Yeah, I posted a cat pic of it on his thread. Another catalog coming up...


----------



## frankster41 (Jun 23, 2015)

No waterfall badges here either. They must have been between 37-39


----------



## fordmike65 (Jun 23, 2015)

Yeah,I know '37 was the first year the WF was used.

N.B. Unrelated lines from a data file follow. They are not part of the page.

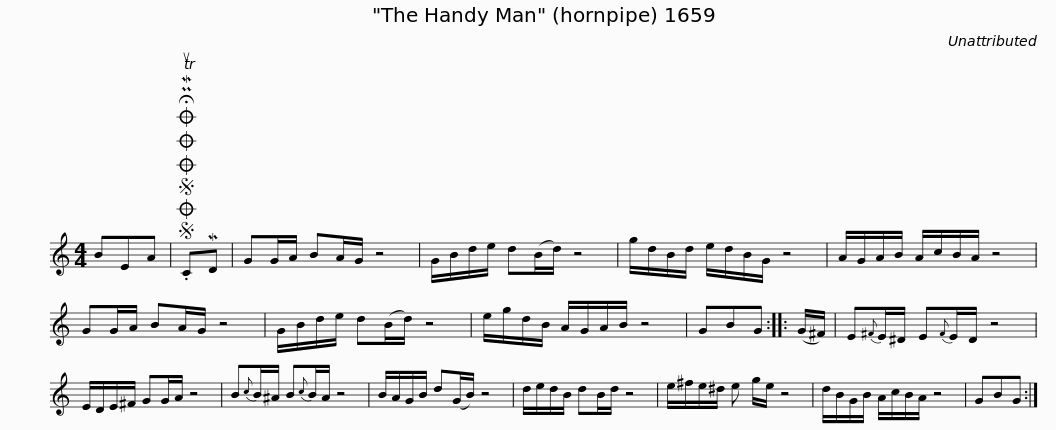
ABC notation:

X:1
L:1/8
M:4/4
I:linebreak $
K:C
V:1 treble
V:1
 BEA |SOSOOO .!fermata!PMTuCMD | GG/A/ BA/G/ z4 | G/B/d/e/ d(B/d/) z4 | g/d/B/d/ e/d/B/G/ z4 | %5
 A/G/A/B/ A/c/B/A/ z4 | GG/A/ BA/G/ z4 |$ G/B/d/e/ d(B/d/) z4 | e/g/d/B/ A/G/A/B/ z4 | GBG :: %10
 (G/^F/) | E{^F}E/^D/ E{F}E/D/ z4 | E/D/E/^F/ GG/A/ z4 |$ B{c}B/^A/ B{c}B/A/ z4 | B/A/G/B/ d(G/B/) z4 | %15
 d/e/d/B/ dB/d/ z4 | e/^f/e/^d/ e g/e/ z4 | d/B/G/B/ A/c/B/A/ z4 |$ GBG :| %19
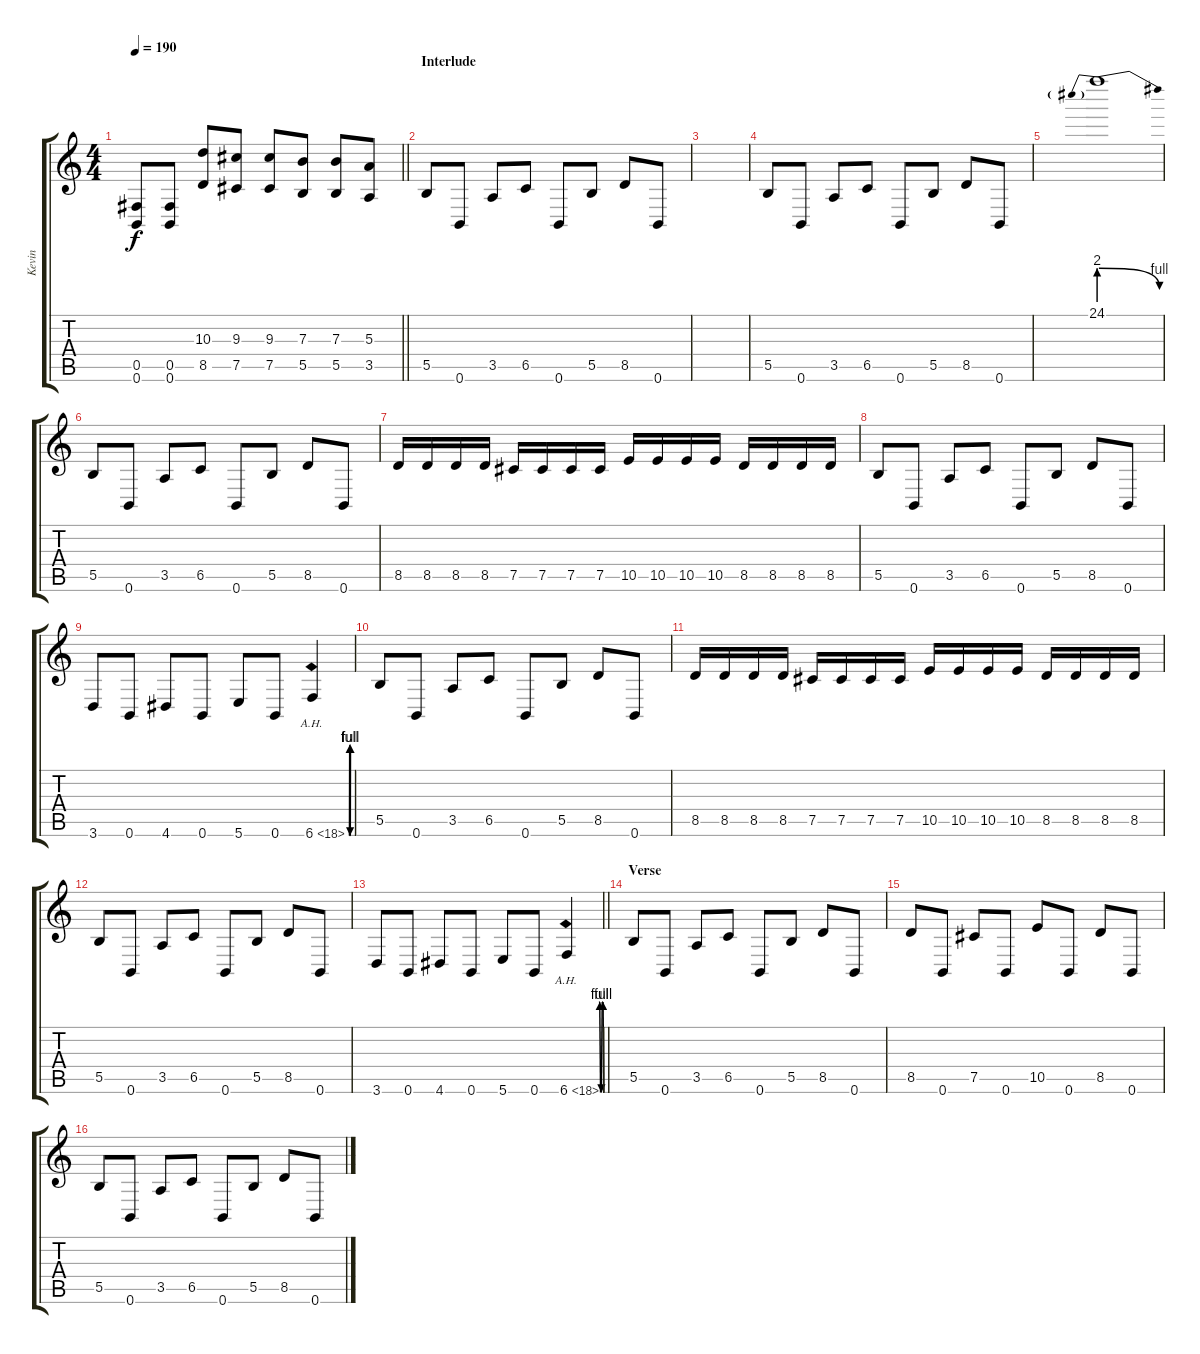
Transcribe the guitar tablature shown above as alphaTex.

\track ("Kevin" "Kevin") {instrument distortionguitar}
\staff {score tabs}
\tuning (Db4 Ab3 E3 B2 Gb2 B1) {hide}
\ts (4 4)
\tempo 190
\clef g2
\barLineRight lightlight
\ks c
(0.5 0.6).8{dy f} (0.5 0.6).8 (10.3 8.5).8 (9.3 7.5).8 (9.3 7.5).8 (7.3 5.5).8 (7.3 5.5).8 (5.3 3.5).8 |
\section ("" "Interlude")
5.5.8 0.6.8 3.5.8 6.5.8 0.6.8 5.5.8 8.5.8 0.6.8 |
|
5.5.8 0.6.8 3.5.8 6.5.8 0.6.8 5.5.8 8.5.8 0.6.8 |
24.1{be (prebendrelease 0 8 60 4)}.1 |
5.5.8 0.6.8 3.5.8 6.5.8 0.6.8 5.5.8 8.5.8 0.6.8 |
8.5.16 8.5.16 8.5.16 8.5.16 7.5.16 7.5.16 7.5.16 7.5.16 10.5.16 10.5.16 10.5.16 10.5.16 8.5.16 8.5.16 8.5.16 8.5.16 |
5.5.8 0.6.8 3.5.8 6.5.8 0.6.8 5.5.8 8.5.8 0.6.8 |
3.6.8 0.6.8 4.6.8 0.6.8 5.6.8 0.6.8 6.6{be (custom 0 0 10 4 20 4 30 0 40 0 50 4 60 4) ah 12}.4 |
5.5.8 0.6.8 3.5.8 6.5.8 0.6.8 5.5.8 8.5.8 0.6.8 |
8.5.16 8.5.16 8.5.16 8.5.16 7.5.16 7.5.16 7.5.16 7.5.16 10.5.16 10.5.16 10.5.16 10.5.16 8.5.16 8.5.16 8.5.16 8.5.16 |
5.5.8 0.6.8 3.5.8 6.5.8 0.6.8 5.5.8 8.5.8 0.6.8 |
\barLineRight lightlight
3.6.8 0.6.8 4.6.8 0.6.8 5.6.8 0.6.8 6.6{be (custom 0 0 10 4 20 4 30 0 40 0 50 4 60 4) ah 12}.4 |
\section ("" "Verse")
5.5.8 0.6.8 3.5.8 6.5.8 0.6.8 5.5.8 8.5.8 0.6.8 |
8.5.8 0.6.8 7.5.8 0.6.8 10.5.8 0.6.8 8.5.8 0.6.8 |
5.5.8 0.6.8 3.5.8 6.5.8 0.6.8 5.5.8 8.5.8 0.6.8
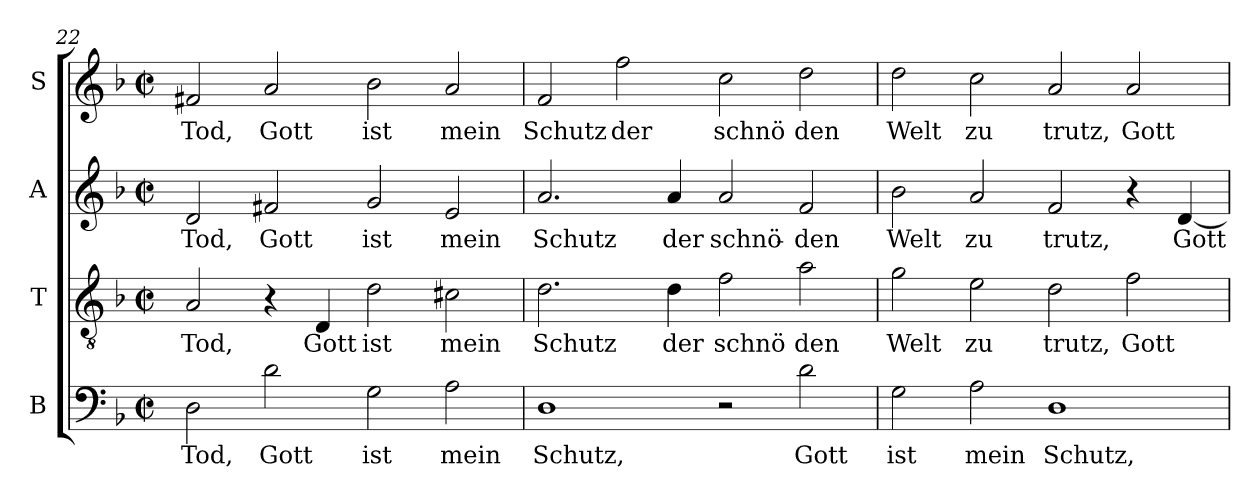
**kern	**text	**kern	**text	**kern	**text	**kern	**text
*part4	*part4	*part3	*part3	*part2	*part2	*part1	*part1
*staff4	*staff4	*staff3	*staff3	*staff2	*staff2	*staff1	*staff1
*I"B	*	*I"T	*	*I"A	*	*I"S	*
!!LO:PB:g=z
*clefF4	*	*clefGv2	*	*clefG2	*	*clefG2	*
*k[b-]	*	*k[b-]	*	*k[b-]	*	*k[b-]	*
*F:	*	*F:	*	*F:	*	*F:	*
*M2/2	*	*M2/2	*	*M2/2	*	*M2/2	*
*met(c|)	*	*met(c|)	*	*met(c|)	*	*met(c|)	*
=22	=22	=22	=22	=22	=22	=22	=22
!	!LO:LY:b:cj	!	!LO:LY:b:cj	!	!LO:LY:b:cj	!	!LO:LY:b:cj
2D\	Tod,	2A/	Tod,	2d/	Tod,	2f#X/	Tod,
!	!LO:LY:b:cj	!	!	!	!LO:LY:b:cj	!	!LO:LY:b:cj
2d\	Gott	4r	.	2f#X/	Gott	2a/	Gott
!	!	!	!LO:LY:b:cj	!	!	!	!
.	.	4D/	Gott	.	.	.	.
!	!LO:LY:b:cj	!	!LO:LY:b:cj	!	!LO:LY:b:cj	!	!LO:LY:b:cj
2G\	ist	2d\	ist	2g/	ist	2b-\	ist
!	!LO:LY:b:cj	!	!LO:LY:b:cj	!	!LO:LY:b:cj	!	!LO:LY:b:cj
2A\	mein	2c#X\	mein	2e/	mein	2a/	mein
=23	=23	=23	=23	=23	=23	=23	=23
!	!LO:LY:b:cj	!	!LO:LY:b:cj	!	!LO:LY:b:cj	!	!LO:LY:b:cj
1D	Schutz,	2.d\	Schutz	2.a/	Schutz	2f/	Schutz
!	!	!	!	!	!	!	!LO:LY:b:cj
.	.	.	.	.	.	2ff\	der
!	!	!	!LO:LY:b:cj	!	!LO:LY:b:cj	!	!
.	.	4d\	der	4a/	der	.	.
!	!	!	!LO:LY:b:cj	!	!LO:LY:b:cj	!	!LO:LY:b:cj
2r	.	2f\	schnö	2a/	schnö-	2cc\	schnö
!	!LO:LY:b:cj	!	!LO:LY:b:cj	!	!LO:LY:b:cj	!	!LO:LY:b:cj
2d\	Gott	2a\	den	2f/	-den	2dd\	den
=24	=24	=24	=24	=24	=24	=24	=24
!	!LO:LY:b:cj	!	!LO:LY:b:cj	!	!LO:LY:b:cj	!	!LO:LY:b:cj
2G\	ist	2g\	Welt	2b-\	Welt	2dd\	Welt
!	!LO:LY:b:cj	!	!LO:LY:b:cj	!	!LO:LY:b:cj	!	!LO:LY:b:cj
2A\	mein	2e\	zu	2a/	zu	2cc\	zu
!	!LO:LY:b:cj	!	!LO:LY:b:cj	!	!LO:LY:b:cj	!	!LO:LY:b:cj
1D	Schutz,	2d\	trutz,	2f/	trutz,	2a/	trutz,
!	!	!	!LO:LY:b:cj	!	!	!	!LO:LY:b:cj
.	.	2f\	Gott	4r	.	2a/	Gott
!	!	!	!	!	!LO:LY:b	!	!
.	.	.	.	[<4d/	Gott	.	.
=	=	=	=	=	=	=	=
*-	*-	*-	*-	*-	*-	*-	*-
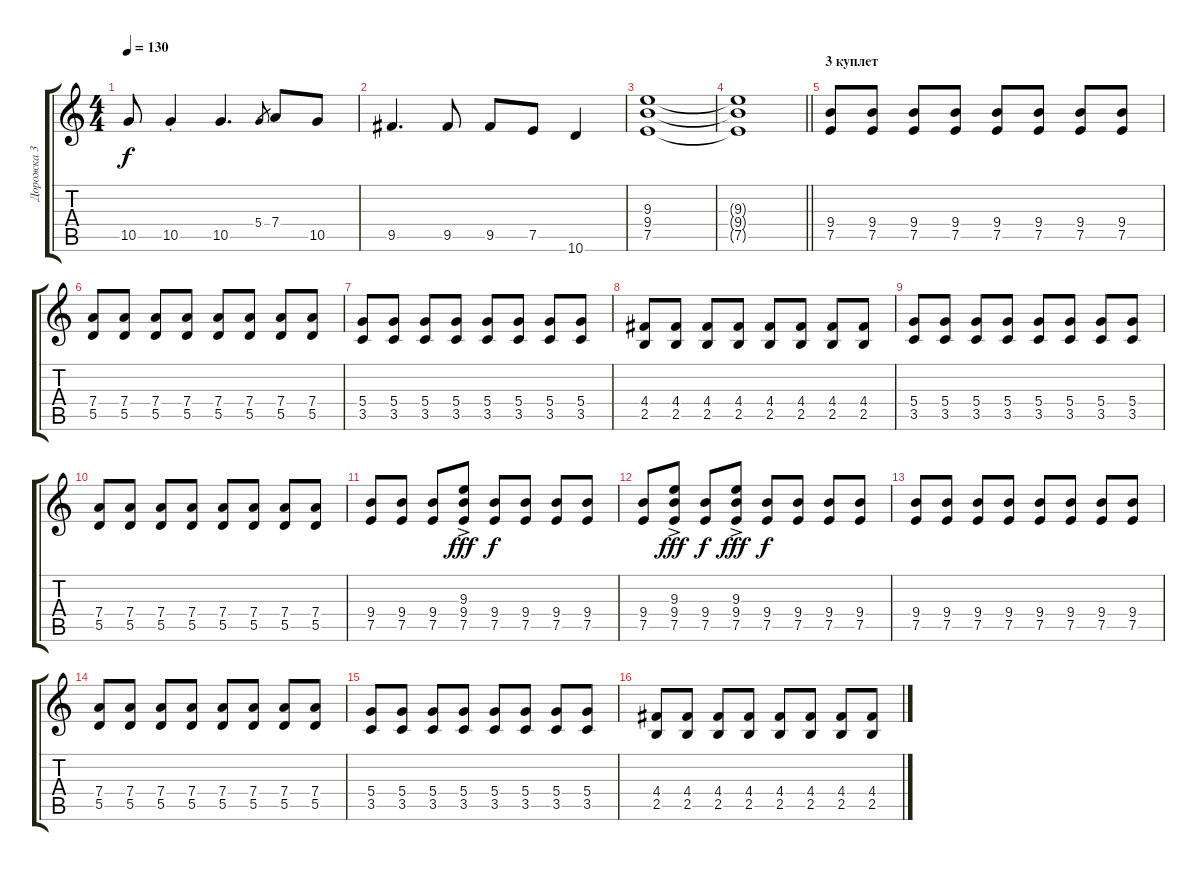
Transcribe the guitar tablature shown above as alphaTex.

\track ("Дорожка 3" "Дорожка 3") {instrument overdrivenguitar}
\staff {score tabs}
\tuning (E4 B3 G3 D3 A2 E2) {hide}
\ts (4 4)
\tempo 130
\clef g2
\ks c
10.5.8{dy f} 10.5{st}.4 10.5.4{d} 5.4.8{gr} 7.4.8 10.5.8 |
9.5.4{d} 9.5.8 9.5.8 7.5.8 10.6.4 |
(9.3 9.4 7.5).1 |
\barLineRight lightlight
(9.3{t} 9.4{t} 7.5{t}).1 |
\section ("" "3 куплет")
(9.4 7.5).8{volume 10} (9.4 7.5).8 (9.4 7.5).8 (9.4 7.5).8 (9.4 7.5).8 (9.4 7.5).8 (9.4 7.5).8 (9.4 7.5).8 |
(7.4 5.5).8 (7.4 5.5).8 (7.4 5.5).8 (7.4 5.5).8 (7.4 5.5).8 (7.4 5.5).8 (7.4 5.5).8 (7.4 5.5).8 |
(5.4 3.5).8 (5.4 3.5).8 (5.4 3.5).8 (5.4 3.5).8 (5.4 3.5).8 (5.4 3.5).8 (5.4 3.5).8 (5.4 3.5).8 |
(4.4 2.5).8 (4.4 2.5).8 (4.4 2.5).8 (4.4 2.5).8 (4.4 2.5).8 (4.4 2.5).8 (4.4 2.5).8 (4.4 2.5).8 |
(5.4 3.5).8 (5.4 3.5).8 (5.4 3.5).8 (5.4 3.5).8 (5.4 3.5).8 (5.4 3.5).8 (5.4 3.5).8 (5.4 3.5).8 |
(7.4 5.5).8 (7.4 5.5).8 (7.4 5.5).8 (7.4 5.5).8 (7.4 5.5).8 (7.4 5.5).8 (7.4 5.5).8 (7.4 5.5).8 |
(9.4 7.5).8 (9.4 7.5).8 (9.4 7.5).8 (9.3{ac} 9.4 7.5).8{dy fff} (9.4 7.5).8{dy f} (9.4 7.5).8 (9.4 7.5).8 (9.4 7.5).8 |
(9.4 7.5).8 (9.3{ac} 9.4 7.5).8{dy fff} (9.4 7.5).8{dy f} (9.3{ac} 9.4 7.5).8{dy fff} (9.4 7.5).8{dy f} (9.4 7.5).8 (9.4 7.5).8 (9.4 7.5).8 |
(9.4 7.5).8 (9.4 7.5).8 (9.4 7.5).8 (9.4 7.5).8 (9.4 7.5).8 (9.4 7.5).8 (9.4 7.5).8 (9.4 7.5).8 |
(7.4 5.5).8 (7.4 5.5).8 (7.4 5.5).8 (7.4 5.5).8 (7.4 5.5).8 (7.4 5.5).8 (7.4 5.5).8 (7.4 5.5).8 |
(5.4 3.5).8 (5.4 3.5).8 (5.4 3.5).8 (5.4 3.5).8 (5.4 3.5).8 (5.4 3.5).8 (5.4 3.5).8 (5.4 3.5).8 |
(4.4 2.5).8 (4.4 2.5).8 (4.4 2.5).8 (4.4 2.5).8 (4.4 2.5).8 (4.4 2.5).8 (4.4 2.5).8 (4.4 2.5).8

Only a 2-3 year thing.


----------



## fordmike65 (Jun 23, 2015)

1937 Imperial with WF badge





Taken from the Cabe Photo Archives

http://thecabe.com/arc/prewarballoon/1937 Colson Imperial/


----------



## slick (Jun 23, 2015)

Are you trying to turn me into a Colson guy??? It might be working......they already ride great with the 2 i have.


----------



## bikewhorder (Jun 23, 2015)

That looks like that Ladies Colson that just turned up in GA. 
http://thecabe.com/vbulletin/showth...-Who-scored-THIS-awesomeness&highlight=colson


----------



## fordmike65 (Jun 23, 2015)

Sure looks like it. Even in the special order Ivory with contrasting fenders. Nice!


----------



## cyclingday (Jun 23, 2015)

I would have thought the 1936 catalog would have featured the Commander.
Thanks, for updating the thread with the Commander page, Mike. That was Colsons flagship bike for 36.


----------



## SKIDKINGSVBC (Jun 23, 2015)

Anybody have any Colson Lit for the 37 Vogue?


----------



## fordmike65 (Jun 23, 2015)

From what I've heard, Colson catalogs are quite hard to come by. Apparently Colson would insist you, the bicycle shop owner, return last year's catalog before you could receive the new model year's. Guess we're pretty lucky to have this one


----------



## Hobo Bill (Jun 11, 2019)

eye was able to copy a colored 36 catalog with the commander in the same card stock as the orig.///also one page from a mag. BICYCLE WORLD august  1936 showing a 36 commander with a tricycle included ...a toot to look at...thank you Ron Summer.....


----------



## Boris (Jun 14, 2019)

Don't know why I didn't see this before, but THANKS @fordmike65 !!!!!


----------



## jimbo53 (Jun 15, 2019)

Picked up this run down 36 girls Colson at a classic car swap meet. I used one of Jim Harrison’s TRM tanks to build up this sweet riding custom. Patina is all original-just cleaned and rubbed on some boiled linseed oil.


----------



## Boris (Jun 15, 2019)

Need to see shot of entire completed bike w/tank.


----------



## bikewhorder (Jun 15, 2019)

I guess this one never did have a guard.


----------



## jimbo53 (Jun 18, 2019)

Boris said:


> Need to see shot of entire completed bike w/tank.



Oops! Left off the $money$ shot!


----------



## bikewhorder (Jan 15, 2020)

Wow, I just noticed the code words in the catalog for each model.  That's kinda funny.


----------